Most of the money was spent to hire Municipal Recourse Group LLC, a consultant, in May to help the Mountain House Community Services District board review the general manager’s performance and set up policies and procedures for the future. The consultant earned about $16,000, with an option still open to conduct a six-month progress update for $6,000.
Another $4,300 went to pay the town’s lawyer, Mike McGrew, for the hours he sat in on four of the board’s five closed-session meetings on the subject this year, and the five directors were collectively paid $2,500 for those five meetings. Each director receives $100 for every noticed board meeting he or she attends.
The evaluation process, which included one-on-one talks between the consultant and board members and a written review, was completed at the end of July.
The questionnaire ultimately used to evaluate Sensibaugh covered nine categories, which included leadership, interpersonal relations, community relations, judgment and problem solving, financial management and major goals. The board answered between four and six questions in each category using a 1-through-5 scale, from poor to exceptional.
Sensibaugh received an official copy of the evaluation during a July 26 closed-session meeting.
The contents of the evaluation, a personnel matter, were not made public.
The board has not yet discussed whether it will spend the $6,000 to keep working with the consultant, but some members have said they worry about pouring more money into the evaluation, especially during tough economic times.
“I don’t think that it’s absolutely necessary to have them come back,” board president Andy Su said.
Su, who described himself as “fiscally conservative,” said the consultant “provided a good product,” but he thought the board would have done fine without it.
“I didn’t even want to spend the money,” Su said. “I think we probably didn’t need to do it.”
Su was one of two board members who opposed re-evaluating Sensibaugh this year. The board of directors had evaluated the town manager in December 2009 and voted in January 2010 to do so annually in November.
Then, in February, former director Eric Payne asked for a closed-session meeting to discuss Sensibaugh’s job performance.
That month, Payne said he called the meeting to make sure the town’s leadership would be on the same page as the community grows. Payne resigned from the board last month, citing “philosophical differences.”
Su and Bernice Tingle opposed re-evaluating Sensibaugh after just a few months, but the majority — Payne, Matthew Balzarini and Jim Lamb — voted to go into closed session.
Tingle said this week that “no additional money should be wasted” on the evaluation and that she would not approve spending more on the consultant.
She said she’s confident the board of directors can handle any further issues without spending more of the people’s money.
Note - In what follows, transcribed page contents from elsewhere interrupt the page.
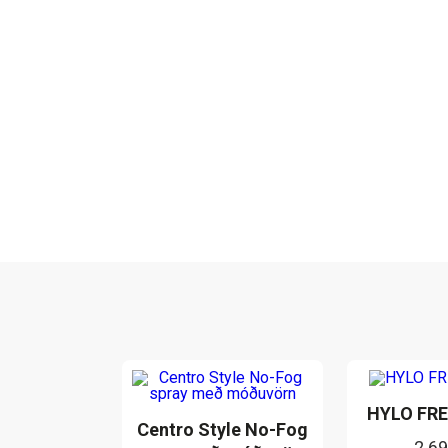
HYLO FRE
Centro Style No-Fog
2.6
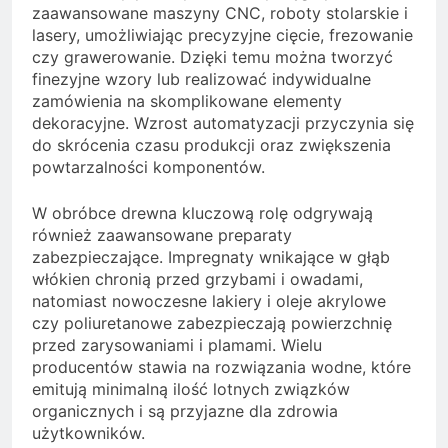
zaawansowane maszyny CNC, roboty stolarskie i
lasery, umożliwiając precyzyjne cięcie, frezowanie
czy grawerowanie. Dzięki temu można tworzyć
finezyjne wzory lub realizować indywidualne
zamówienia na skomplikowane elementy
dekoracyjne. Wzrost automatyzacji przyczynia się
do skrócenia czasu produkcji oraz zwiększenia
powtarzalności komponentów.
W obróbce drewna kluczową rolę odgrywają
również zaawansowane preparaty
zabezpieczające. Impregnaty wnikające w głąb
włókien chronią przed grzybami i owadami,
natomiast nowoczesne lakiery i oleje akrylowe
czy poliuretanowe zabezpieczają powierzchnię
przed zarysowaniami i plamami. Wielu
producentów stawia na rozwiązania wodne, które
emitują minimalną ilość lotnych związków
organicznych i są przyjazne dla zdrowia
użytkowników.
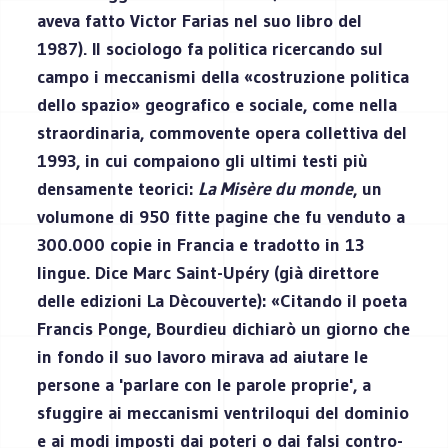
aveva fatto Victor Farias nel suo libro del
1987). Il sociologo fa politica ricercando sul
campo i meccanismi della «costruzione politica
dello spazio» geografico e sociale, come nella
straordinaria, commovente opera collettiva del
1993, in cui compaiono gli ultimi testi più
densamente teorici:
La Misère du monde
, un
volumone di 950 fitte pagine che fu venduto a
300.000 copie in Francia e tradotto in 13
lingue. Dice Marc Saint-Upéry (già direttore
delle edizioni La Dècouverte): «Citando il poeta
Francis Ponge, Bourdieu dichiarò un giorno che
in fondo il suo lavoro mirava ad aiutare le
persone a 'parlare con le parole proprie', a
sfuggire ai meccanismi ventriloqui del dominio
e ai modi imposti dai poteri o dai falsi contro-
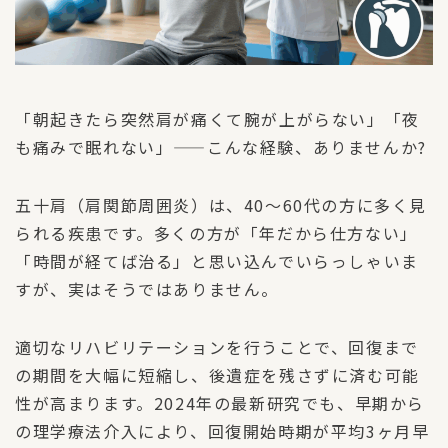
「朝起きたら突然肩が痛くて腕が上がらない」「夜
も痛みで眠れない」——こんな経験、ありませんか?
五十肩（肩関節周囲炎）は、40〜60代の方に多く見
られる疾患です。多くの方が「年だから仕方ない」
「時間が経てば治る」と思い込んでいらっしゃいま
すが、実はそうではありません。
適切なリハビリテーションを行うことで、回復まで
の期間を大幅に短縮し、後遺症を残さずに済む可能
性が高まります。2024年の最新研究でも、早期から
の理学療法介入により、回復開始時期が平均3ヶ月早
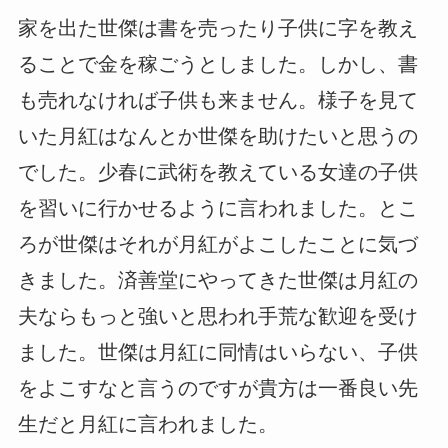
家を出た世傑は書を売ったり子供に字を教え
ることで金を稼ごうとしました。しかし、書
も売れなければ子供も来ません。様子を見て
いた月紅はなんとか世傑を助けたいと思うの
でした。少春に武術を教えている女達の子供
を習いに行かせるように言われました。とこ
ろが世傑はそれが月紅がよこしたことに気づ
きました。済善堂にやってきた世傑は月紅の
夫ならもっと強いと思われ手荒な歓迎を受け
ました。世傑は月紅に同情はいらない、子供
をよこすなと言うのですが貴方は一番良い先
生だと月紅に言われました。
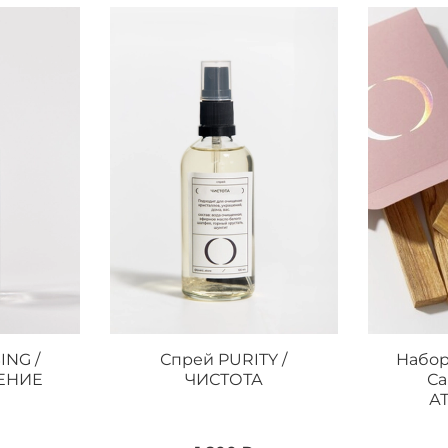
ING /
Спрей PURITY /
Набор
ЕНИЕ
ЧИСТОТА
Са
А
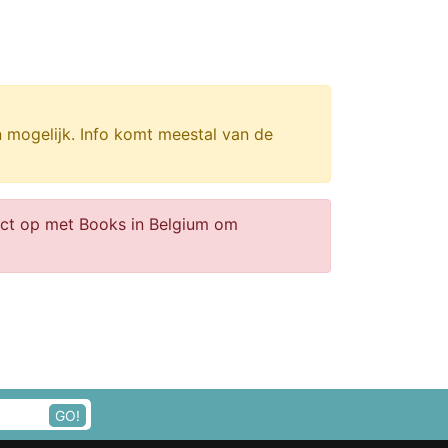
n mogelijk. Info komt meestal van de
act op met Books in Belgium om
GO!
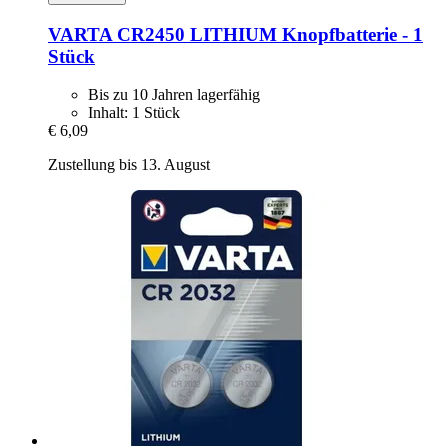
VARTA
CR2450 LITHIUM Knopfbatterie -​ 1
Stück
Bis zu 10 Jahren lagerfähig
Inhalt: 1 Stück
€ 6,09
Zustellung bis 13. August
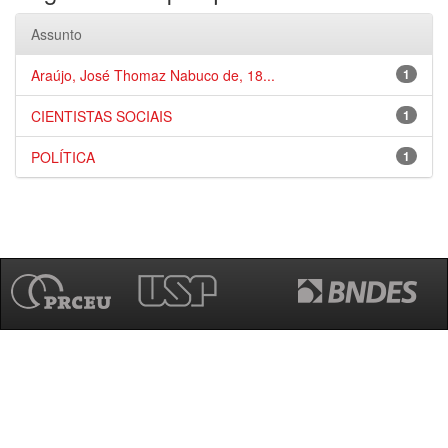
Assunto
Araújo, José Thomaz Nabuco de, 18...
1
CIENTISTAS SOCIAIS
1
POLÍTICA
1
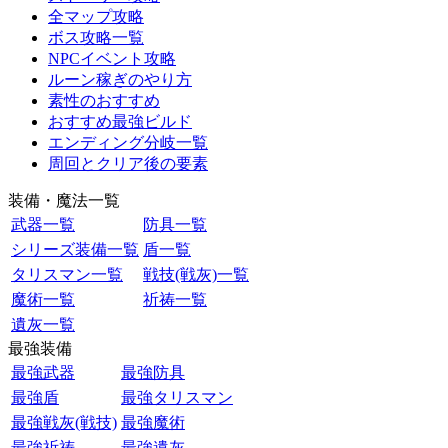
全マップ攻略
ボス攻略一覧
NPCイベント攻略
ルーン稼ぎのやり方
素性のおすすめ
おすすめ最強ビルド
エンディング分岐一覧
周回とクリア後の要素
装備・魔法一覧
武器一覧
防具一覧
シリーズ装備一覧
盾一覧
タリスマン一覧
戦技(戦灰)一覧
魔術一覧
祈祷一覧
遺灰一覧
最強装備
最強武器
最強防具
最強盾
最強タリスマン
最強戦灰(戦技)
最強魔術
最強祈祷
最強遺灰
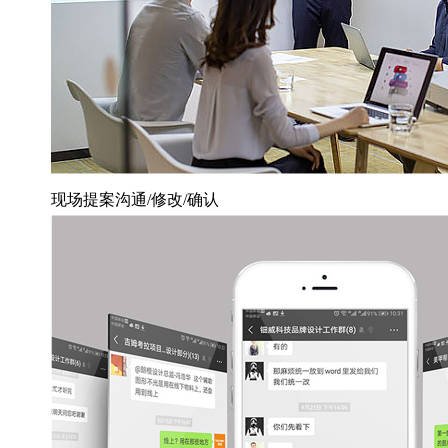
现场提案沟通/修改/确认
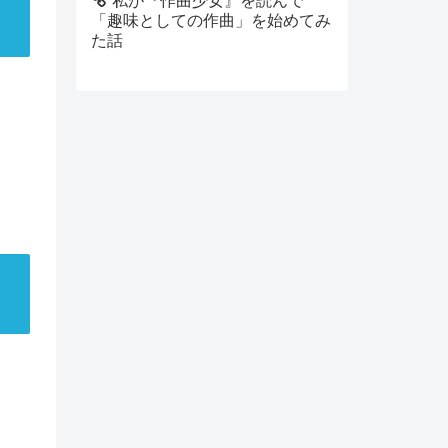
私が『作曲少女』を読んで
「趣味としての作曲」を始めてみ
た話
Payne said that if he were still on the board, he too would opt not to spend the extra $6,000.
“We spent $20,000 and nothing has changed, except for the fact that he (Sensibaugh) has a window in which to perform,” Payne said. “I was hoping for a revamping of our leadership.”
Payne said he thinks the board got what it asked for from the consultant, but he said the public might have expected more than a questionnaire used to evaluate the general manager. He said he would have liked to end up with more detailed procedures for future evaluations.
Balzarini, another former director, said he also expected the district would get more tools for the future.
Balzarini left his seat on the board in June, when he was elected as a trustee of the Lammersville Unified School District.
He said the board was right to spend the money on a consultant, because it needed an outsider’s perspective.
“I think, no matter what, it was worth it,” Balzarini said. “The board was so fractured that we couldn’t get anything done.”
In March, Balzarini said “large-ticket items,” such as problems with water billing, had arisen since Sensibaugh’s December evaluation.
To date, the community services district has refunded more than $12,000 to homeowners in Mountain House for wrongfully collected late fees and water reconnection fees.
Board member Lamb said he was “satisfied” with the end result of the evaluation, but it’s too soon to say whether the board should keep working with the consultant.
“It really just depends on how Paul (Sensibaugh) performs on the delivered product,” Lamb said. “At this point, it’s too early to tell. I couldn’t say one way or the other.”
Lamb said it’s likely to depend heavily on who is elected to two open seats on the board in November. He added, though, that the board is “cognizant of the cost, because we’re trying to save every penny we can.”
“We’re certainly not unaware that these things cost money,” Lamb said.
He pointed out that some of the four candidates are more supportive of the community services district, while others are more critical, and the elections will have a “very strong impact” on how the board moves forward.
Sensibaugh said that with the evaluation behind him, he intends to focus on the tasks set out for him during that process.
He said having direction from the board as a whole, instead of piecemeal instructions from individual members, is a “good thing.”
“I think that the goals they set were fair,” Sensibaugh said. “It’s just rewarding to know that the whole board is on that same page.”